THE PRESIDENT: Well, the Tribunal would like to hear this affidavit of Krüger read.

DR. BERGOLD: The text is as follows:

“Fräulein Else Krüger, born 9 February 1915, at Hamburg-Altona; secretary, at present residing at Hamburg (39), Hansenweg 1... From approximately the end of 1942 was one of several secretaries of the Defendant Martin Bormann; there were, roughly, 30 to 40 secretaries. I can no longer give accurate figures and names. I occupied this position until the end and after Hitler’s death.

“On 1 May 1945 I saw and talked to Bormann in the bunker of the Reich Chancellery for the last time; but I was then no longer working for him, since at that time he was writing his own orders and wireless messages by hand. All I had to do in those days in the bunker of the Reich Chancellery was to prepare myself mentally for my death. The last words he spoke to me, when he met me accidentally in the bunker, were, ‘Well, then, farewell. There is not much sense in it now, but I will try to get through. Very probably I shall not succeed.’ These approximately, were his last words, I can no longer recollect them literally.
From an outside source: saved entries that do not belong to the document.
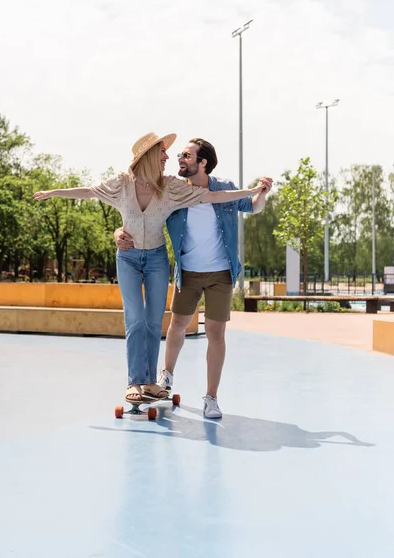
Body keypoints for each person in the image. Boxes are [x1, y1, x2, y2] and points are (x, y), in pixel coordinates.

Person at [34, 132, 268, 404]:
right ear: (148, 156)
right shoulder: (128, 184)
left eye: (181, 154)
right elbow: (92, 193)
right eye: (164, 153)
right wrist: (56, 193)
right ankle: (140, 380)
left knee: (156, 321)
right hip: (146, 262)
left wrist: (254, 191)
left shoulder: (171, 187)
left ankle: (167, 386)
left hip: (167, 260)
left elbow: (216, 197)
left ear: (202, 162)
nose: (171, 157)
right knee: (139, 319)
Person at [114, 137, 272, 417]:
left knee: (215, 333)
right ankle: (167, 375)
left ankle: (211, 397)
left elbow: (252, 206)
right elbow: (141, 213)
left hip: (221, 272)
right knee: (177, 325)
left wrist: (262, 194)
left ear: (203, 163)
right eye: (179, 155)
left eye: (186, 156)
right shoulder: (172, 189)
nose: (179, 159)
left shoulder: (224, 188)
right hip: (187, 272)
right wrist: (119, 232)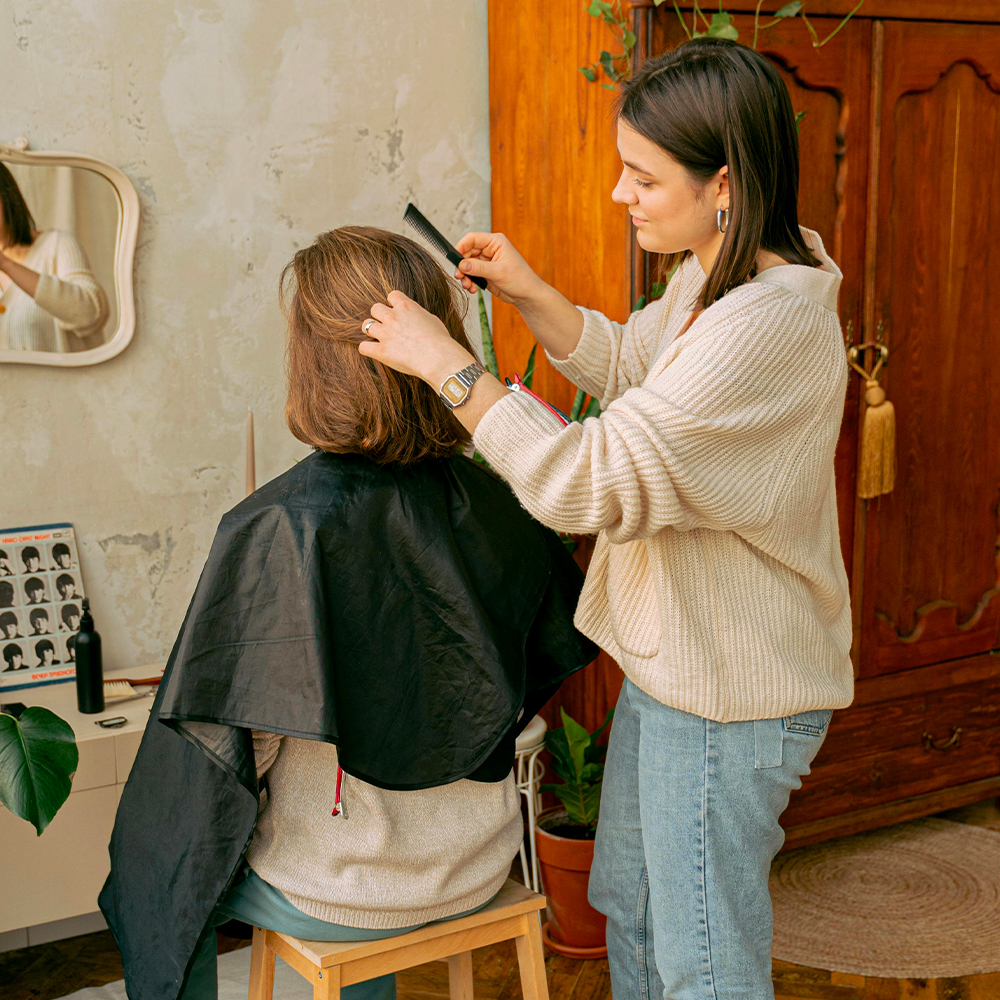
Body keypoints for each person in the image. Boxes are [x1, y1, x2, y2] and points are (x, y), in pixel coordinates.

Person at [358, 38, 853, 1000]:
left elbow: (584, 483)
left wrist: (449, 370)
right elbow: (637, 367)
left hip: (728, 698)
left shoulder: (767, 324)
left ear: (725, 182)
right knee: (632, 907)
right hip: (682, 674)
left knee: (700, 964)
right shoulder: (723, 272)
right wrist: (532, 292)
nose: (621, 195)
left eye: (643, 177)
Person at [101, 226, 597, 1000]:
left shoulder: (280, 526)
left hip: (343, 889)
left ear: (317, 359)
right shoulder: (503, 500)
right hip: (476, 862)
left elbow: (239, 746)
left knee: (170, 845)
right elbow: (530, 671)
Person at [0, 163, 110, 353]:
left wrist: (6, 264)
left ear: (6, 198)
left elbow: (91, 313)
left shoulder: (57, 245)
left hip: (71, 383)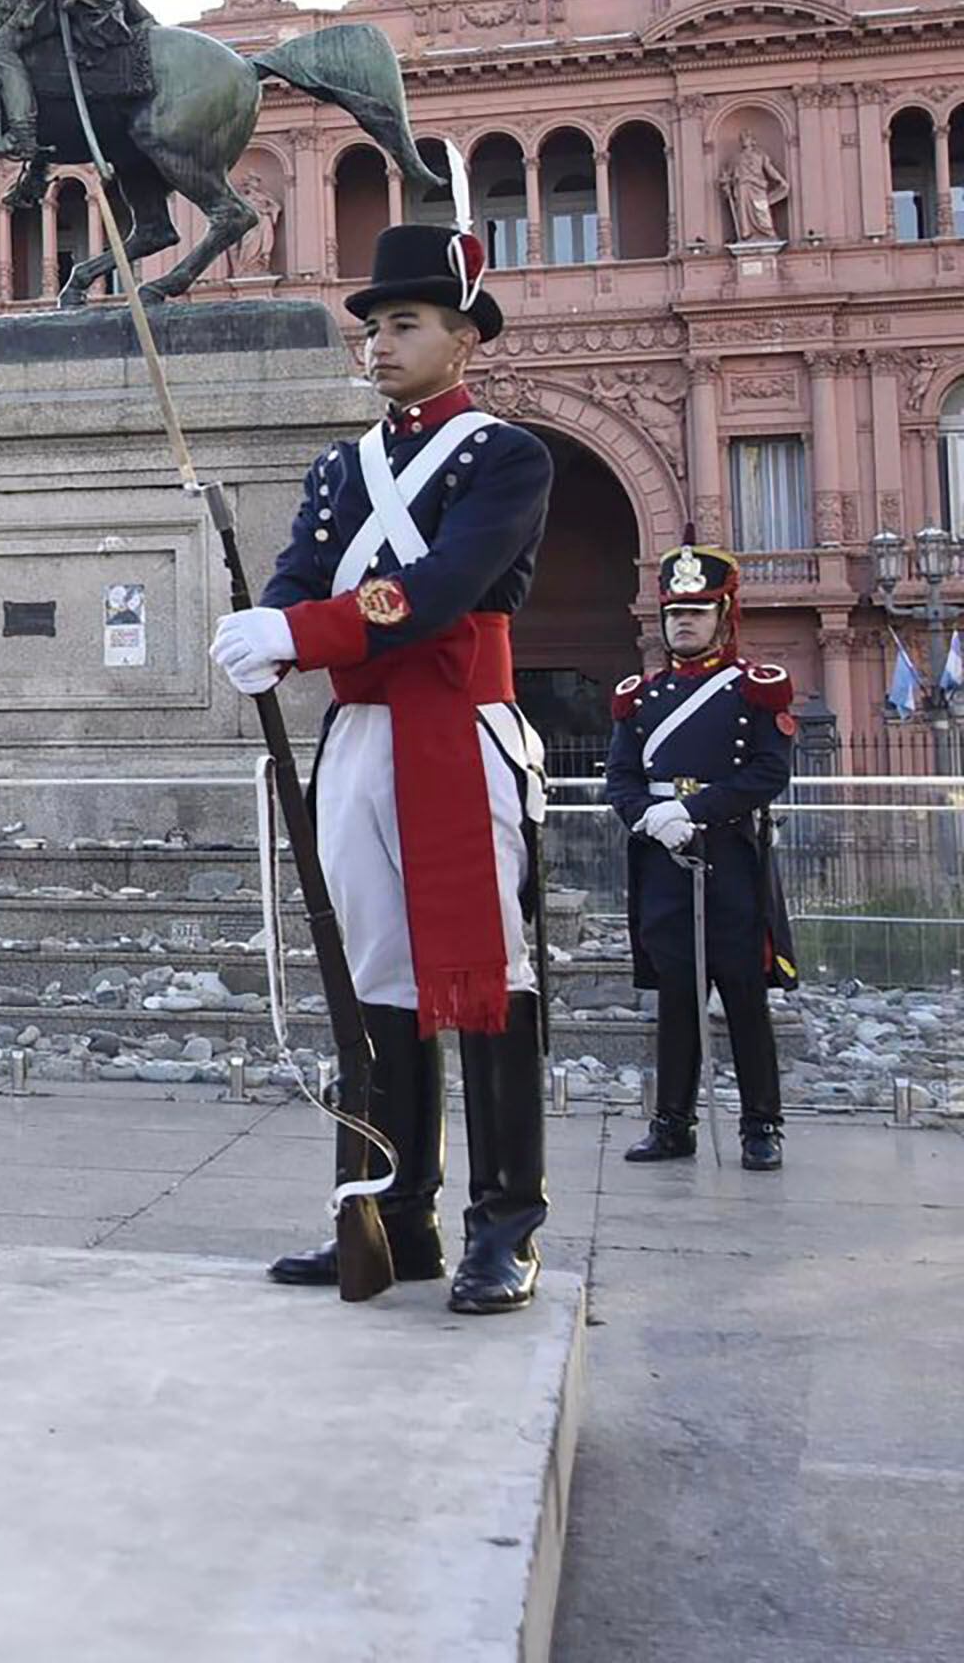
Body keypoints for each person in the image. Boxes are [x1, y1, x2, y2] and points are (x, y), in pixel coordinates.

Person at [209, 218, 554, 1312]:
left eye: (405, 323)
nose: (379, 342)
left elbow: (446, 585)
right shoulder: (340, 467)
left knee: (489, 980)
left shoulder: (507, 457)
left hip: (461, 724)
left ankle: (507, 1225)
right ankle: (389, 1213)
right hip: (360, 738)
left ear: (463, 337)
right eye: (372, 326)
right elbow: (301, 569)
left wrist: (299, 635)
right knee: (374, 988)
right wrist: (261, 627)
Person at [604, 534, 799, 1170]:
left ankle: (761, 1126)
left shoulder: (754, 690)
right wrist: (652, 820)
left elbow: (768, 773)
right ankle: (671, 1123)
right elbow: (620, 779)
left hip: (730, 858)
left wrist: (692, 811)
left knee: (744, 997)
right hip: (664, 860)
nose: (683, 623)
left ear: (723, 616)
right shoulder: (642, 697)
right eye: (674, 614)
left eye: (696, 611)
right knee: (677, 1000)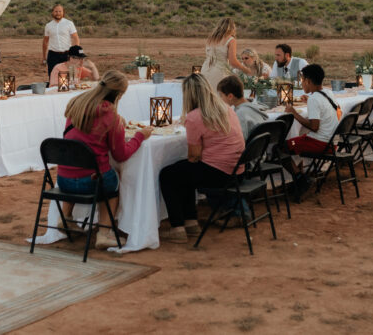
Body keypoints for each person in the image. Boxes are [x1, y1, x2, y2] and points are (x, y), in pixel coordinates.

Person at [56, 70, 152, 249]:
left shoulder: (76, 105)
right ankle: (104, 232)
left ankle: (66, 216)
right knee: (112, 178)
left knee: (77, 164)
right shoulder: (111, 118)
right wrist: (139, 136)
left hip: (63, 181)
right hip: (90, 183)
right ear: (120, 94)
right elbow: (120, 155)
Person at [158, 73, 245, 244]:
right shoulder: (224, 108)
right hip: (236, 170)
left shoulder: (195, 117)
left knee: (168, 175)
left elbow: (194, 155)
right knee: (185, 171)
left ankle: (178, 227)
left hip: (220, 174)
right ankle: (191, 222)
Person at [283, 64, 339, 197]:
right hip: (332, 142)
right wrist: (311, 100)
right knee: (295, 140)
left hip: (321, 143)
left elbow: (314, 127)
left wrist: (294, 113)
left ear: (308, 81)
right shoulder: (327, 93)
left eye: (302, 81)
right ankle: (301, 176)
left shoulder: (314, 99)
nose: (302, 84)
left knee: (280, 148)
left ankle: (300, 179)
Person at [200, 17, 248, 90]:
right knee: (221, 96)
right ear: (232, 27)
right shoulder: (231, 40)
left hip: (205, 69)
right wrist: (245, 69)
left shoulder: (210, 38)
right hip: (220, 71)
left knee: (208, 95)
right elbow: (233, 62)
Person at [43, 4, 79, 78]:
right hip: (53, 55)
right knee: (53, 77)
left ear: (63, 12)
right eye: (56, 11)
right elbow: (45, 42)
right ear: (52, 12)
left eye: (60, 11)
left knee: (70, 78)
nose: (58, 13)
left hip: (67, 55)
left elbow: (76, 38)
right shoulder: (48, 25)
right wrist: (44, 57)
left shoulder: (69, 23)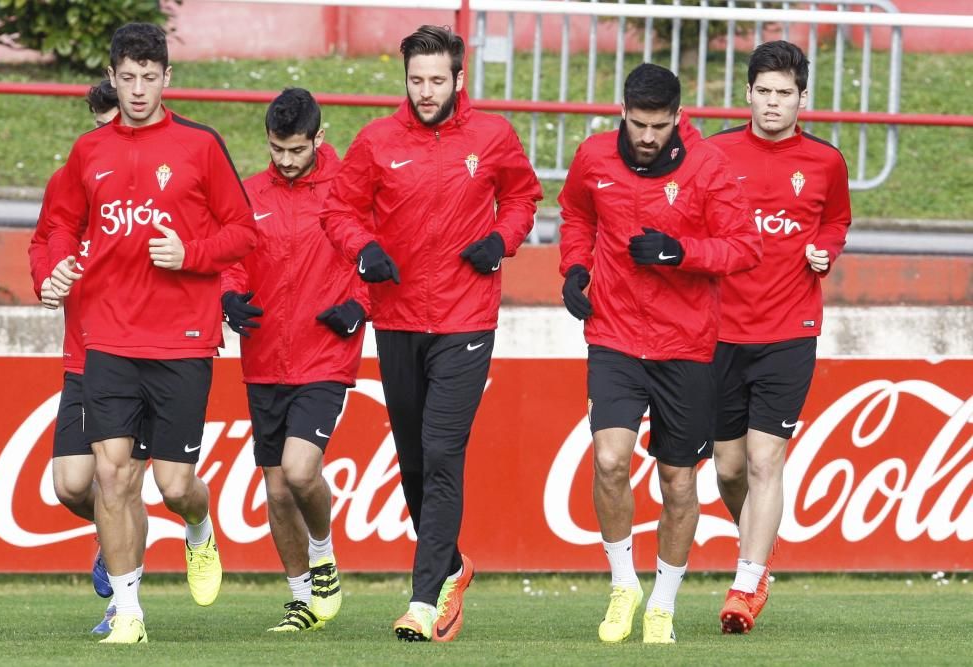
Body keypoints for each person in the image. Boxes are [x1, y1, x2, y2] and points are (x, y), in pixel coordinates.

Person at [321, 24, 542, 643]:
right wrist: (363, 250)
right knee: (414, 461)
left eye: (436, 80)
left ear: (458, 79)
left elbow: (524, 198)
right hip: (396, 319)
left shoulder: (493, 135)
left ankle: (423, 600)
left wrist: (501, 241)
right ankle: (451, 565)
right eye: (416, 80)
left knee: (444, 452)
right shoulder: (375, 141)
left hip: (466, 319)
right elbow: (339, 209)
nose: (425, 91)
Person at [45, 22, 256, 644]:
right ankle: (129, 613)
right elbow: (59, 222)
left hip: (182, 340)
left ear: (167, 78)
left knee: (173, 485)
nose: (138, 89)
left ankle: (197, 525)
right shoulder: (89, 152)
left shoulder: (200, 145)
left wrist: (190, 252)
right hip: (107, 339)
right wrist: (56, 264)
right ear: (112, 78)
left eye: (149, 76)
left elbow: (244, 233)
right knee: (111, 476)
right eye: (127, 77)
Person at [558, 62, 761, 645]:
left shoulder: (708, 168)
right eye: (638, 124)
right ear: (622, 112)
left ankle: (663, 604)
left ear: (678, 117)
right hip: (615, 336)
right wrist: (574, 267)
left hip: (687, 345)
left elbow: (745, 247)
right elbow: (576, 214)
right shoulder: (595, 157)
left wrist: (680, 251)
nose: (647, 138)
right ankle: (624, 586)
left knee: (677, 480)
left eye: (659, 126)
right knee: (610, 460)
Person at [705, 40, 851, 634]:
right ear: (747, 93)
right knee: (730, 468)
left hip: (790, 330)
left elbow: (837, 218)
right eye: (763, 91)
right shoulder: (711, 154)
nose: (772, 103)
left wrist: (826, 250)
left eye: (784, 93)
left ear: (802, 98)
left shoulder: (825, 162)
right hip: (718, 332)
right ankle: (759, 548)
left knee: (767, 459)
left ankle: (746, 581)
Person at [220, 87, 365, 633]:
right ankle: (304, 598)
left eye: (296, 150)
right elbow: (232, 259)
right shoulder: (249, 192)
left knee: (302, 471)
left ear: (319, 139)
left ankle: (323, 552)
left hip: (325, 355)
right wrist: (229, 298)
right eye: (276, 149)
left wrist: (359, 306)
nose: (285, 161)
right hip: (262, 360)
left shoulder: (349, 189)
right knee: (277, 488)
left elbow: (374, 255)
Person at [31, 79, 149, 635]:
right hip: (81, 355)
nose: (112, 137)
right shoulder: (70, 179)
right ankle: (112, 540)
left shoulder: (154, 180)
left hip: (138, 354)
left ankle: (124, 606)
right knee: (71, 486)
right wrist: (46, 277)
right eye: (101, 126)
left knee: (118, 484)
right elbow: (44, 242)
“Later in the course of the evening when I thought that the Russians had come very close to the shelter of the Reich Chancellery I, together with a group of about 20 people, mostly soldiers, fled from the shelter through subterranean passages, then through an exit in one of the walls of the Chancellery, across the Wilhelmsplatz into the entrance of the underground station Kaiserhof. From there we fled through more subterranean passages to the Friedrichstrasse, and then through a number of streets, debris of houses, and so on; I can no longer remember the exact details on account of the confusion and excitement of those days. Eventually, in the course of the following morning, we reached another shelter; I no longer recollect where it was; it might have been the shelter at Humboldthain.”

THE PRESIDENT: Dr. Bergold, does not the affidavit deal with the Defendant Bormann at all?

DR. BERGOLD: Oh yes, I am now coming to that:

“After some time the SS-Gruppenführer Rattenhuber appeared there quite suddenly. He had been severely wounded in the leg and was put on a camp bed. Other people asked him where he had come from; and he said, in my presence, that he, together with Bormann and others, had fled by car through the Friedrichstrasse. Presumably everybody was dead; there had been masses of bodies. I gathered from his statement that he believed Bormann was dead. This also appeared probable to me because, according to reports I heard from some soldiers whom I did not know, all people who had left the shelter after us had been taken under strong Russian fire and hundreds of dead were said to have been left behind on the Weidendammer Bridge.”

I omit one unimportant sentence.

“I remember reading afterwards in a British paper that Hitler’s driver for many years, Kempka, made a statement somewhere that Bormann, with whom apparently he fled, was dead.”